I have some autistic tendencies (I think I actually do have Asperger’s, but I haven’t been formally diagnosed), and this theory is about to be of great use to me. For a long time, I’ve been ignoring these tendencies and just pushing through the days. I’d tell myself that other people did it, so I could as well. As I’ve become more and more of an adult, with my own house to take care of and children to take care of, I’ve definitely noticed that my ability to do tasks throughout the day has lessened. In high school (when I didn’t have kids, and my parents took care of the house), I wore make up. I didn’t wear a lot of it, because that’s not my personal preference, but I would wear make up about once a month. Now that I have more responsibilities, I almost never wear make up. Yesterday, I put on mascara. It looked good, and it made me feel really good. But, by the time it came to take it off, I had no spoons/energy left. I was just going to leave it on, but my husband actually brought me all the things I needed, and I took the mascara off right in the bed. Even if I’d had one spoon of energy left, I would probably need that to fall asleep. Yes, the act of going to sleep can be hard on people with autism (it usually takes us a lot longer – like, it takes me 1/2 an hour to an hour to fall asleep).

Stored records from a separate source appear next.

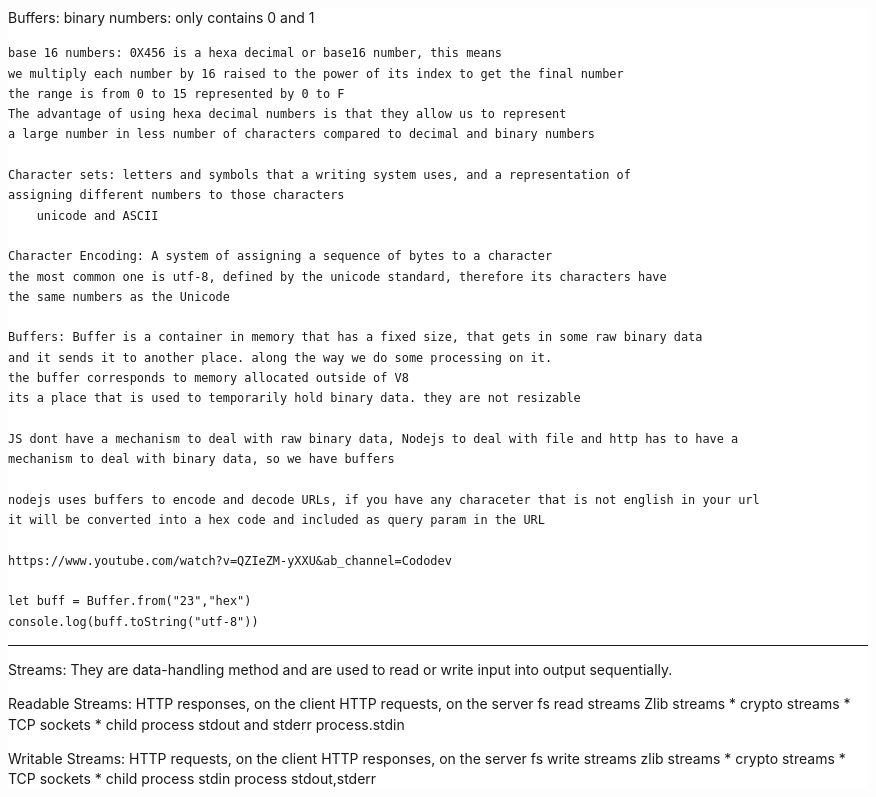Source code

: Buffers:
    binary numbers: only contains 0 and 1

    base 16 numbers: 0X456 is a hexa decimal or base16 number, this means
    we multiply each number by 16 raised to the power of its index to get the final number
    the range is from 0 to 15 represented by 0 to F
    The advantage of using hexa decimal numbers is that they allow us to represent
    a large number in less number of characters compared to decimal and binary numbers

    Character sets: letters and symbols that a writing system uses, and a representation of 
    assigning different numbers to those characters
        unicode and ASCII
    
    Character Encoding: A system of assigning a sequence of bytes to a character
    the most common one is utf-8, defined by the unicode standard, therefore its characters have 
    the same numbers as the Unicode

    Buffers: Buffer is a container in memory that has a fixed size, that gets in some raw binary data
    and it sends it to another place. along the way we do some processing on it.
    the buffer corresponds to memory allocated outside of V8
    its a place that is used to temporarily hold binary data. they are not resizable

    JS dont have a mechanism to deal with raw binary data, Nodejs to deal with file and http has to have a 
    mechanism to deal with binary data, so we have buffers

    nodejs uses buffers to encode and decode URLs, if you have any characeter that is not english in your url
    it will be converted into a hex code and included as query param in the URL

    https://www.youtube.com/watch?v=QZIeZM-yXXU&ab_channel=Cododev

    let buff = Buffer.from("23","hex")
    console.log(buff.toString("utf-8"))

______________________________________
Streams: They are data-handling method and are used to read or write input into output sequentially.

Readable Streams:
    HTTP responses, on the client
    HTTP requests, on the server
    fs read streams
    Zlib streams *
    crypto streams *
    TCP sockets *
    child process stdout and stderr
    process.stdin

Writable Streams:
    HTTP requests, on the client
    HTTP responses, on the server
    fs write streams
    zlib streams *
    crypto streams *
    TCP sockets *
    child process stdin
    process stdout,stderr
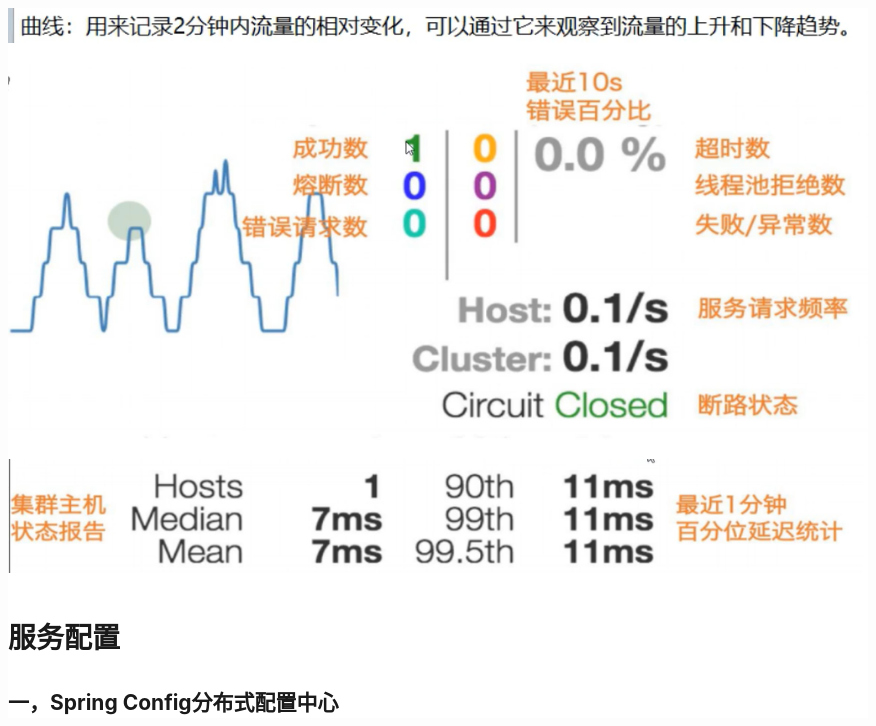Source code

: ![](.\图片\Hystrix的60.png)

![](.\图片\Hystrix的61.png)

![](.\图片\Hystrix的62.png)

























# 服务配置

## 一，Spring Config分布式配置中心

The make up incident really made me realize that I would do well to use spoon theory to my advantage. I’m going to go through my day and label how many spoons I think a task will take. I’m hoping this will help me accomplish everything in a day without sapping my energy. I think this is why the Block Schedule by Jordan Paige never worked for me. It allowed me to get so much done, but it took all my energy. But I may use it as an outline for my own schedule. I do think it’s a good idea, but I definitely need to modify it for my own use. Some of the ideas that Jordan has, like doing a task while waiting for the microwave to finish, tend to sap my energy. I need the 30 seconds or whatever to just do nothing.

I’m going to go work on that, but I hope that this helps you in some way. Good luck with your own spoons!